## BEGIN DATA SUPPLIED
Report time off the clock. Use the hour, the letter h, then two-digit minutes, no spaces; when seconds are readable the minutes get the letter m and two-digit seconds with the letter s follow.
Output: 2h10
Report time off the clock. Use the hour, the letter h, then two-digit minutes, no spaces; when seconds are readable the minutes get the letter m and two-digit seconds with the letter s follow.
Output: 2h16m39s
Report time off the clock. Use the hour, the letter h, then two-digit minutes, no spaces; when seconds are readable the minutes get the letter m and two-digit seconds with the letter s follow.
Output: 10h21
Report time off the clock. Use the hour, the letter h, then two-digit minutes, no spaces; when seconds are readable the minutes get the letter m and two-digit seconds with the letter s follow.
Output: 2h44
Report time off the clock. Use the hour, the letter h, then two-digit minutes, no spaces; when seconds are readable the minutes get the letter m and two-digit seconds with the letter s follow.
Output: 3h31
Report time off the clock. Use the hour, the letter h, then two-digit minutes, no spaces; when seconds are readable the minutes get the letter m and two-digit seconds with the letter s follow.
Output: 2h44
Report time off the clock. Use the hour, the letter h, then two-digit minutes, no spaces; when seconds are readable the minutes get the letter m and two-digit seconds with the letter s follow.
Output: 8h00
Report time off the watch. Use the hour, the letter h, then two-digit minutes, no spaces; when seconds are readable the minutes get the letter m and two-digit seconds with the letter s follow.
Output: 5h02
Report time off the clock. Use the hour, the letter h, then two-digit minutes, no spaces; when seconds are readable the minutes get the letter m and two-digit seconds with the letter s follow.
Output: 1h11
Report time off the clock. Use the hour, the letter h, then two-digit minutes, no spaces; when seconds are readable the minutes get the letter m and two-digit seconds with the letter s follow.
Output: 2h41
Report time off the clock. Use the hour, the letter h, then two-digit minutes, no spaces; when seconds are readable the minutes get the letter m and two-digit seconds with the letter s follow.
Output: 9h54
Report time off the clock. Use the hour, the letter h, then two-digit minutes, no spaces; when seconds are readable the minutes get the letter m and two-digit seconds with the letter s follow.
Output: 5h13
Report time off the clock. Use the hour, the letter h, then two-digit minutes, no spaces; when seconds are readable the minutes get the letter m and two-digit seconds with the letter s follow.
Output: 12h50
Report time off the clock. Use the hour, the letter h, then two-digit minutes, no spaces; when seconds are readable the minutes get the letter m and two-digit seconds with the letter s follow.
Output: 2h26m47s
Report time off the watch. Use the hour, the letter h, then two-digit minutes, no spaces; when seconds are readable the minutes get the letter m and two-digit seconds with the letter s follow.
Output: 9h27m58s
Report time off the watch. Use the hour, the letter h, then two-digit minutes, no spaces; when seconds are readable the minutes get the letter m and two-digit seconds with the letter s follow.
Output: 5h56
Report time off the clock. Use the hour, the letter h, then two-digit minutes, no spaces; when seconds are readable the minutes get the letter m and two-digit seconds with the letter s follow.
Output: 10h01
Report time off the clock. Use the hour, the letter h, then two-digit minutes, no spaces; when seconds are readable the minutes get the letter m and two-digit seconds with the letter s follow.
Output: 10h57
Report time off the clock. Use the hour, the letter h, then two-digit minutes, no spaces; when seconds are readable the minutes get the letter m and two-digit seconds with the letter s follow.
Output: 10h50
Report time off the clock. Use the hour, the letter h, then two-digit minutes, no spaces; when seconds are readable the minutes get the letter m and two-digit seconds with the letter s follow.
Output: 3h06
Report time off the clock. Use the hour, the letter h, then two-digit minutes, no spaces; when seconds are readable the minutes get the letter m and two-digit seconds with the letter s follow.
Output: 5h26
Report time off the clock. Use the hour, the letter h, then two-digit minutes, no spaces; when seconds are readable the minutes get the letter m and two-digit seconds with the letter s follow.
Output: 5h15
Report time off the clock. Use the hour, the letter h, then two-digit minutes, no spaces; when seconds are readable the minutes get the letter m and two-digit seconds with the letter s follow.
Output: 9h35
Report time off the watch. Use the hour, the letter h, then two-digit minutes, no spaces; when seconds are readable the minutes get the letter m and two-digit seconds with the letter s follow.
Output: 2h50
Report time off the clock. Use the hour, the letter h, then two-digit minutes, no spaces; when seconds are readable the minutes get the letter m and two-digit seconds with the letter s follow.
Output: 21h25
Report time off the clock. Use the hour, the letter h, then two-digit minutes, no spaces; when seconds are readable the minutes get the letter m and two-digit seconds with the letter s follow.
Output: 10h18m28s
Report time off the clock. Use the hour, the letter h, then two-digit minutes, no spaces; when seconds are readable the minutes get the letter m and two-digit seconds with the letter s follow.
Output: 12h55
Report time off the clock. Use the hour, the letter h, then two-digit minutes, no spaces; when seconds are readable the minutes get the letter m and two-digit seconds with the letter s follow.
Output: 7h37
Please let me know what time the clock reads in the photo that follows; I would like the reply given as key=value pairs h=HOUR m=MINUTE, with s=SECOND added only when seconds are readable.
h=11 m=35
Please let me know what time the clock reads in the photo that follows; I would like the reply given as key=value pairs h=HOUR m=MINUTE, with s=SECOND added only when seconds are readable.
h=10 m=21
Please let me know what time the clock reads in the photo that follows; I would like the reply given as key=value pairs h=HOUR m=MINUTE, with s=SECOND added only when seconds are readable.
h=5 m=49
## END DATA SUPPLIED
CHALLENGE: Write these lines out as a numbered list, dropping any blank lines, and cover every one of the records.

RESULT FOR THIS EXERCISE:
1. Report time off the clock. Use the hour, the letter h, then two-digit minutes, no spaces; when seconds are readable the minutes get the letter m and two-digit seconds with the letter s follow.
2. Output: 2h10
3. Report time off the clock. Use the hour, the letter h, then two-digit minutes, no spaces; when seconds are readable the minutes get the letter m and two-digit seconds with the letter s follow.
4. Output: 2h16m39s
5. Report time off the clock. Use the hour, the letter h, then two-digit minutes, no spaces; when seconds are readable the minutes get the letter m and two-digit seconds with the letter s follow.
6. Output: 10h21
7. Report time off the clock. Use the hour, the letter h, then two-digit minutes, no spaces; when seconds are readable the minutes get the letter m and two-digit seconds with the letter s follow.
8. Output: 2h44
9. Report time off the clock. Use the hour, the letter h, then two-digit minutes, no spaces; when seconds are readable the minutes get the letter m and two-digit seconds with the letter s follow.
10. Output: 3h31
11. Report time off the clock. Use the hour, the letter h, then two-digit minutes, no spaces; when seconds are readable the minutes get the letter m and two-digit seconds with the letter s follow.
12. Output: 2h44
13. Report time off the clock. Use the hour, the letter h, then two-digit minutes, no spaces; when seconds are readable the minutes get the letter m and two-digit seconds with the letter s follow.
14. Output: 8h00
15. Report time off the watch. Use the hour, the letter h, then two-digit minutes, no spaces; when seconds are readable the minutes get the letter m and two-digit seconds with the letter s follow.
16. Output: 5h02
17. Report time off the clock. Use the hour, the letter h, then two-digit minutes, no spaces; when seconds are readable the minutes get the letter m and two-digit seconds with the letter s follow.
18. Output: 1h11
19. Report time off the clock. Use the hour, the letter h, then two-digit minutes, no spaces; when seconds are readable the minutes get the letter m and two-digit seconds with the letter s follow.
20. Output: 2h41
21. Report time off the clock. Use the hour, the letter h, then two-digit minutes, no spaces; when seconds are readable the minutes get the letter m and two-digit seconds with the letter s follow.
22. Output: 9h54
23. Report time off the clock. Use the hour, the letter h, then two-digit minutes, no spaces; when seconds are readable the minutes get the letter m and two-digit seconds with the letter s follow.
24. Output: 5h13
25. Report time off the clock. Use the hour, the letter h, then two-digit minutes, no spaces; when seconds are readable the minutes get the letter m and two-digit seconds with the letter s follow.
26. Output: 12h50
27. Report time off the clock. Use the hour, the letter h, then two-digit minutes, no spaces; when seconds are readable the minutes get the letter m and two-digit seconds with the letter s follow.
28. Output: 2h26m47s
29. Report time off the watch. Use the hour, the letter h, then two-digit minutes, no spaces; when seconds are readable the minutes get the letter m and two-digit seconds with the letter s follow.
30. Output: 9h27m58s
31. Report time off the watch. Use the hour, the letter h, then two-digit minutes, no spaces; when seconds are readable the minutes get the letter m and two-digit seconds with the letter s follow.
32. Output: 5h56
33. Report time off the clock. Use the hour, the letter h, then two-digit minutes, no spaces; when seconds are readable the minutes get the letter m and two-digit seconds with the letter s follow.
34. Output: 10h01
35. Report time off the clock. Use the hour, the letter h, then two-digit minutes, no spaces; when seconds are readable the minutes get the letter m and two-digit seconds with the letter s follow.
36. Output: 10h57
37. Report time off the clock. Use the hour, the letter h, then two-digit minutes, no spaces; when seconds are readable the minutes get the letter m and two-digit seconds with the letter s follow.
38. Output: 10h50
39. Report time off the clock. Use the hour, the letter h, then two-digit minutes, no spaces; when seconds are readable the minutes get the letter m and two-digit seconds with the letter s follow.
40. Output: 3h06
41. Report time off the clock. Use the hour, the letter h, then two-digit minutes, no spaces; when seconds are readable the minutes get the letter m and two-digit seconds with the letter s follow.
42. Output: 5h26
43. Report time off the clock. Use the hour, the letter h, then two-digit minutes, no spaces; when seconds are readable the minutes get the letter m and two-digit seconds with the letter s follow.
44. Output: 5h15
45. Report time off the clock. Use the hour, the letter h, then two-digit minutes, no spaces; when seconds are readable the minutes get the letter m and two-digit seconds with the letter s follow.
46. Output: 9h35
47. Report time off the watch. Use the hour, the letter h, then two-digit minutes, no spaces; when seconds are readable the minutes get the letter m and two-digit seconds with the letter s follow.
48. Output: 2h50
49. Report time off the clock. Use the hour, the letter h, then two-digit minutes, no spaces; when seconds are readable the minutes get the letter m and two-digit seconds with the letter s follow.
50. Output: 21h25
51. Report time off the clock. Use the hour, the letter h, then two-digit minutes, no spaces; when seconds are readable the minutes get the letter m and two-digit seconds with the letter s follow.
52. Output: 10h18m28s
53. Report time off the clock. Use the hour, the letter h, then two-digit minutes, no spaces; when seconds are readable the minutes get the letter m and two-digit seconds with the letter s follow.
54. Output: 12h55
55. Report time off the clock. Use the hour, the letter h, then two-digit minutes, no spaces; when seconds are readable the minutes get the letter m and two-digit seconds with the letter s follow.
56. Output: 7h37
57. Please let me know what time the clock reads in the photo that follows; I would like the reply given as key=value pairs h=HOUR m=MINUTE, with s=SECOND added only when seconds are readable.
58. h=11 m=35
59. Please let me know what time the clock reads in the photo that follows; I would like the reply given as key=value pairs h=HOUR m=MINUTE, with s=SECOND added only when seconds are readable.
60. h=10 m=21
61. Please let me know what time the clock reads in the photo that follows; I would like the reply given as key=value pairs h=HOUR m=MINUTE, with s=SECOND added only when seconds are readable.
62. h=5 m=49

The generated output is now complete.